The next step that CDC took was to inoculate the public to the dangers of the viruses through public and private information. OCC needs to do the same. They must mobilize at all levels to counter the viral infections- be they the attempt to lower voter turnout, inflame social issues or spread lies through the snake oil salesmen so easily available for hire to the republicans.

CDC also was very vigilant in identifying the viruses in its initial stages. So must OCC. The moment a falsehood is spread in any regional or local market, they must take up cudgels and bludgeon them to death before they can go viral.
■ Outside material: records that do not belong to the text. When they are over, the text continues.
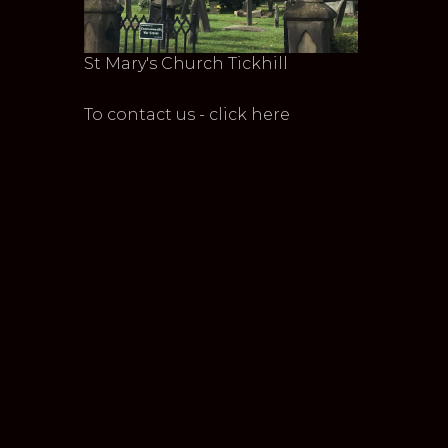
St Mary's Church Tickhill
To contact us - click here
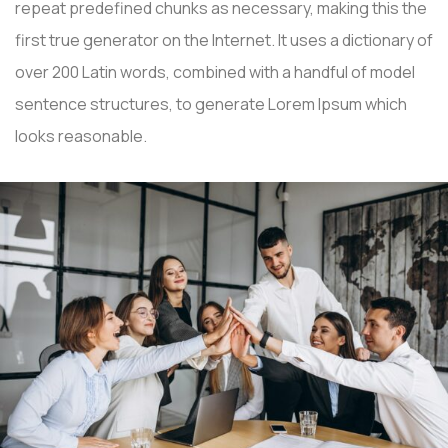
repeat predefined chunks as necessary, making this the
first true generator on the Internet. It uses a dictionary of
over 200 Latin words, combined with a handful of model
sentence structures, to generate Lorem Ipsum which
looks reasonable.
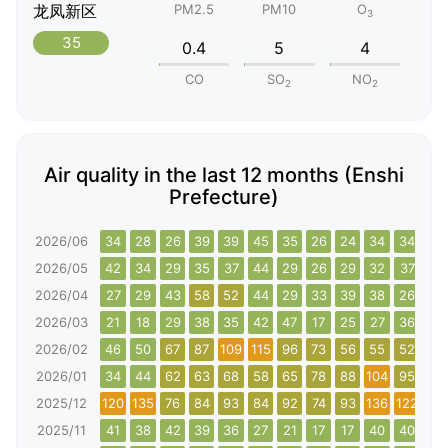
龙凤新区
PM2.5
PM10
O
3
35
0.4
5
4
CO
SO
NO
2
2
Air quality in the last 12 months (Enshi
Prefecture)
2026/06
34
28
26
39
39
45
35
26
24
34
34
26
2026/05
42
34
29
35
37
44
29
26
29
32
37
44
2026/04
27
29
43
58
52
44
29
33
39
38
26
28
2026/03
21
18
29
38
35
42
47
17
25
27
36
52
2026/02
46
50
67
87
109
115
96
73
56
55
52
59
2026/01
34
44
62
63
68
58
65
78
88
104
95
75
2025/12
120
135
76
84
93
84
92
74
93
136
122
138
2025/11
41
38
42
39
36
27
21
17
17
40
40
32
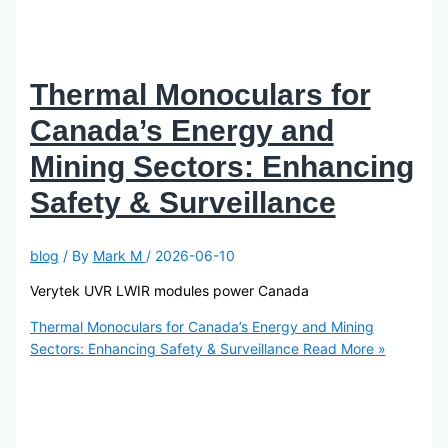
Thermal Monoculars for
Canada’s Energy and
Mining Sectors: Enhancing
Safety & Surveillance
blog
/ By
Mark M
/
2026-06-10
Verytek UVR LWIR modules power Canada
Thermal Monoculars for Canada’s Energy and Mining
Sectors: Enhancing Safety & Surveillance
Read More »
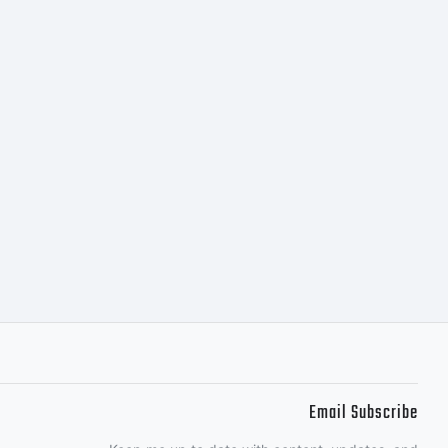
s the
of
nc. and
Email Subscribe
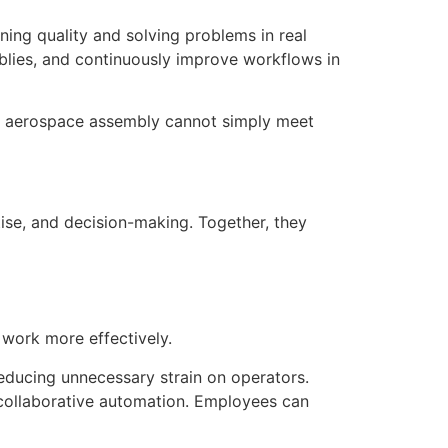
ing quality and solving problems in real
blies, and continuously improve workflows in
, or aerospace assembly cannot simply meet
tise, and decision-making. Together, they
 work more effectively.
educing unnecessary strain on operators.
collaborative automation. Employees can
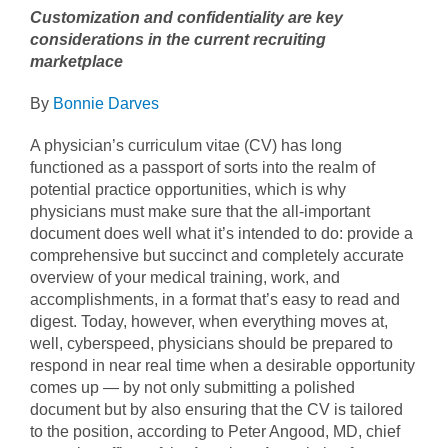
Customization and confidentiality are key
considerations in the current recruiting
marketplace
By
Bonnie Darves
A physician’s curriculum vitae (CV) has long
functioned as a passport of sorts into the realm of
potential practice opportunities, which is why
physicians must make sure that the all-important
document does well what it’s intended to do: provide a
comprehensive but succinct and completely accurate
overview of your medical training, work, and
accomplishments, in a format that’s easy to read and
digest. Today, however, when everything moves at,
well, cyberspeed, physicians should be prepared to
respond in near real time when a desirable opportunity
comes up — by not only submitting a polished
document but by also ensuring that the CV is tailored
to the position, according to Peter Angood, MD, chief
Finally, CDC  set out to identify the source of these viruses and take action. Thus cattle were culled, pigs were slaughtered and export of these meats banned. OCC needs to identify the source of these viral strains and to expose them. The wealthy donors hiding behind vaccous names like American Crossroads, Freedom Watch, all need to be made accountable by suing them in local courts of law. No radio or TV station should be permitted to air ads whose authors are anonymous. Donors to these shady groups need to be systematically confronted and the donees should not be allowed a pass in their interviews to the press. The courts should be challenged on all the major issues– perhaps a strip search , now permitted on the flimsiest of excuses , may help concentrate their minds as well, on what is required to preserve democracy in the country


There are strategies available. OCC only needs to act on them and not sit around bemoaning the state of the union and pundits need to stop wringing their hands at the vile nature of politics that they do so much to promote by trying to be objective.